→ DESCRIPTION OF THE TASK: Could you restate all of the records exactly, leaving out the pictures?

╭─ MATERIAL FOR THIS TASK

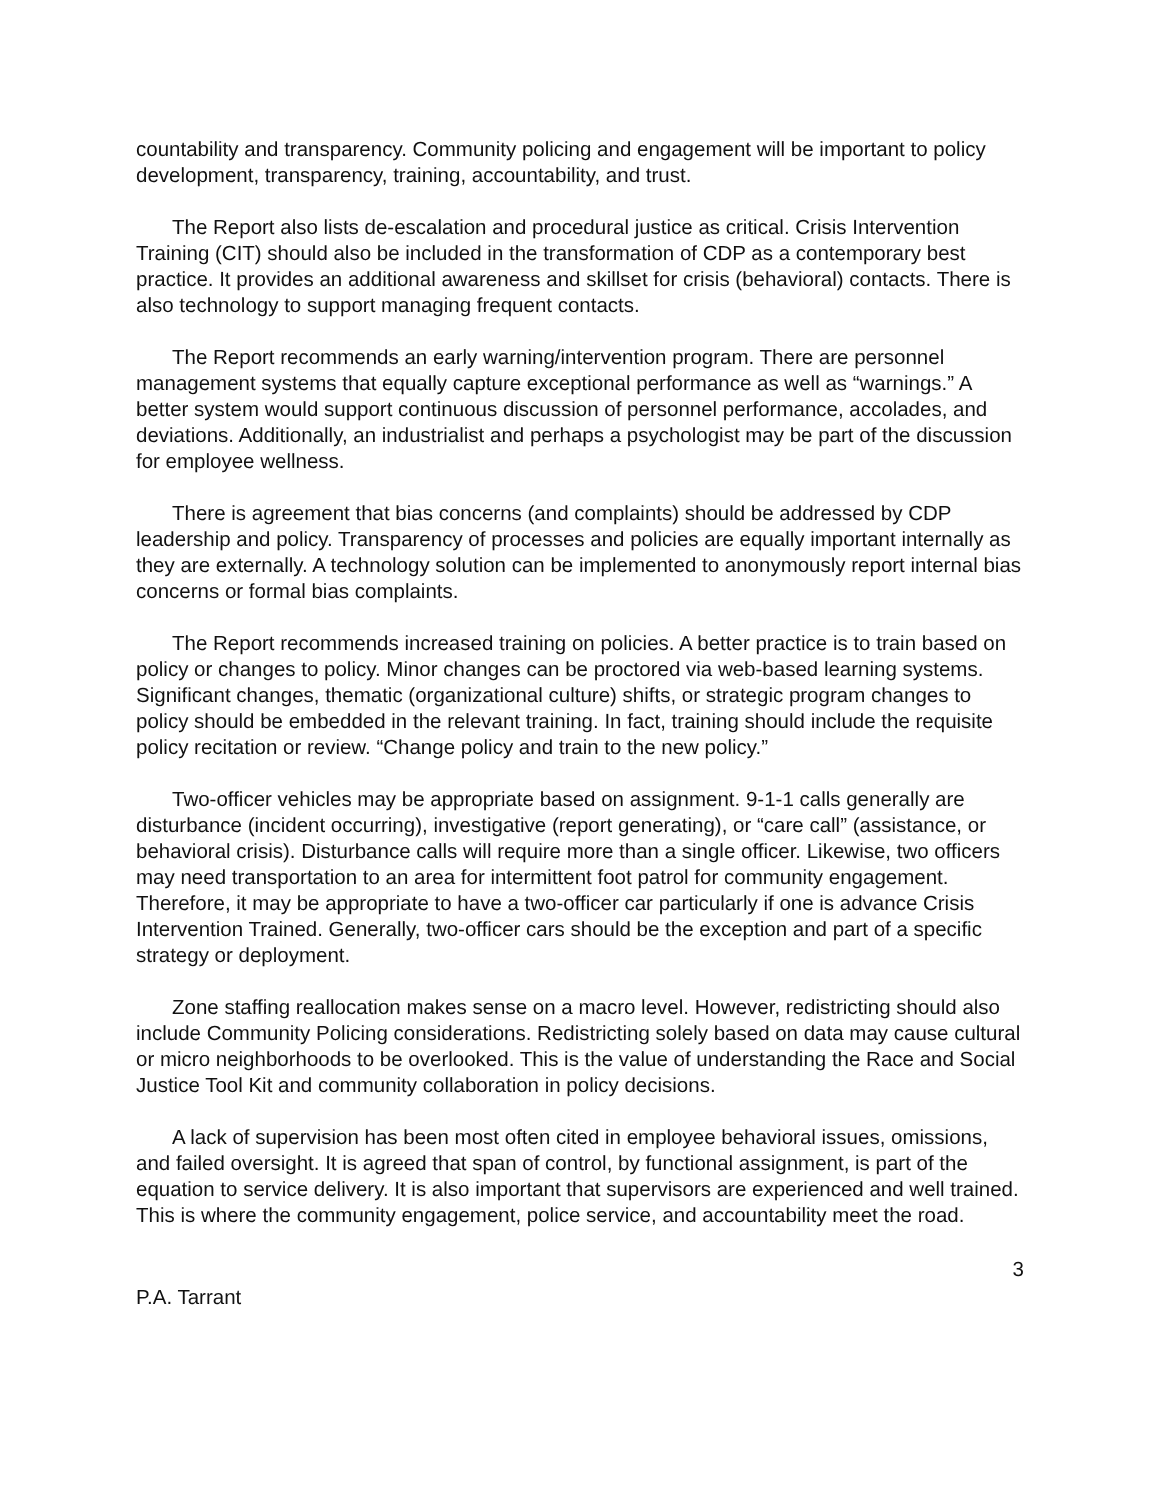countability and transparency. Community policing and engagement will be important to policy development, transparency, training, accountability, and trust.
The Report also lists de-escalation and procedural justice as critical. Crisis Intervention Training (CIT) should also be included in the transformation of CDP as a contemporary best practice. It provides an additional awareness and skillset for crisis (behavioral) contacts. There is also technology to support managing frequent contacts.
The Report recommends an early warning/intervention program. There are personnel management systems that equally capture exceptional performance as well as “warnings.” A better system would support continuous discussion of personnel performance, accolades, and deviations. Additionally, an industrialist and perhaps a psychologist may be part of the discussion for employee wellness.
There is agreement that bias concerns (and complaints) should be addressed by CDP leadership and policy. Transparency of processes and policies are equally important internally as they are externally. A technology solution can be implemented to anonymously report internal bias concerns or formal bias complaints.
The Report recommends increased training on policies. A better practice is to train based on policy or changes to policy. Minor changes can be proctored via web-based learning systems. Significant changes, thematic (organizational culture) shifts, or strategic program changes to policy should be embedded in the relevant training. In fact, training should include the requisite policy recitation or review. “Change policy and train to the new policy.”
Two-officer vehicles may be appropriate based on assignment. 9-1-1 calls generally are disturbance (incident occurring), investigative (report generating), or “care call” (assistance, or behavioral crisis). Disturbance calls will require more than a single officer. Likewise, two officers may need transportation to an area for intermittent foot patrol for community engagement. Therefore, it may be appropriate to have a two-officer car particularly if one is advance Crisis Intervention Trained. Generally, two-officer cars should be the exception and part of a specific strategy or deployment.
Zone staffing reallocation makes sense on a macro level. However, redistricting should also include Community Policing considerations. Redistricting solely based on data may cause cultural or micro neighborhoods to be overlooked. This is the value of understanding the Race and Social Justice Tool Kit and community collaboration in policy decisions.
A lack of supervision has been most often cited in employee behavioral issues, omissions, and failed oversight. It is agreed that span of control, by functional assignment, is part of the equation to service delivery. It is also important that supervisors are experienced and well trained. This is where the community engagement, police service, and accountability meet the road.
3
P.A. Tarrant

╰─

→ EXERCISE ANSWER:
countability and transparency. Community policing and engagement will be important to policy development, transparency, training, accountability, and trust.
The Report also lists de-escalation and procedural justice as critical. Crisis Intervention Training (CIT) should also be included in the transformation of CDP as a contemporary best practice. It provides an additional awareness and skillset for crisis (behavioral) contacts. There is also technology to support managing frequent contacts.
The Report recommends an early warning/intervention program. There are personnel management systems that equally capture exceptional performance as well as “warnings.” A better system would support continuous discussion of personnel performance, accolades, and deviations. Additionally, an industrialist and perhaps a psychologist may be part of the discussion for employee wellness.
There is agreement that bias concerns (and complaints) should be addressed by CDP leadership and policy. Transparency of processes and policies are equally important internally as they are externally. A technology solution can be implemented to anonymously report internal bias concerns or formal bias complaints.
The Report recommends increased training on policies. A better practice is to train based on policy or changes to policy. Minor changes can be proctored via web-based learning systems. Significant changes, thematic (organizational culture) shifts, or strategic program changes to policy should be embedded in the relevant training. In fact, training should include the requisite policy recitation or review. “Change policy and train to the new policy.”
Two-officer vehicles may be appropriate based on assignment. 9-1-1 calls generally are disturbance (incident occurring), investigative (report generating), or “care call” (assistance, or behavioral crisis). Disturbance calls will require more than a single officer. Likewise, two officers may need transportation to an area for intermittent foot patrol for community engagement. Therefore, it may be appropriate to have a two-officer car particularly if one is advance Crisis Intervention Trained. Generally, two-officer cars should be the exception and part of a specific strategy or deployment.
Zone staffing reallocation makes sense on a macro level. However, redistricting should also include Community Policing considerations. Redistricting solely based on data may cause cultural or micro neighborhoods to be overlooked. This is the value of understanding the Race and Social Justice Tool Kit and community collaboration in policy decisions.
A lack of supervision has been most often cited in employee behavioral issues, omissions, and failed oversight. It is agreed that span of control, by functional assignment, is part of the equation to service delivery. It is also important that supervisors are experienced and well trained. This is where the community engagement, police service, and accountability meet the road.
3
P.A. Tarrant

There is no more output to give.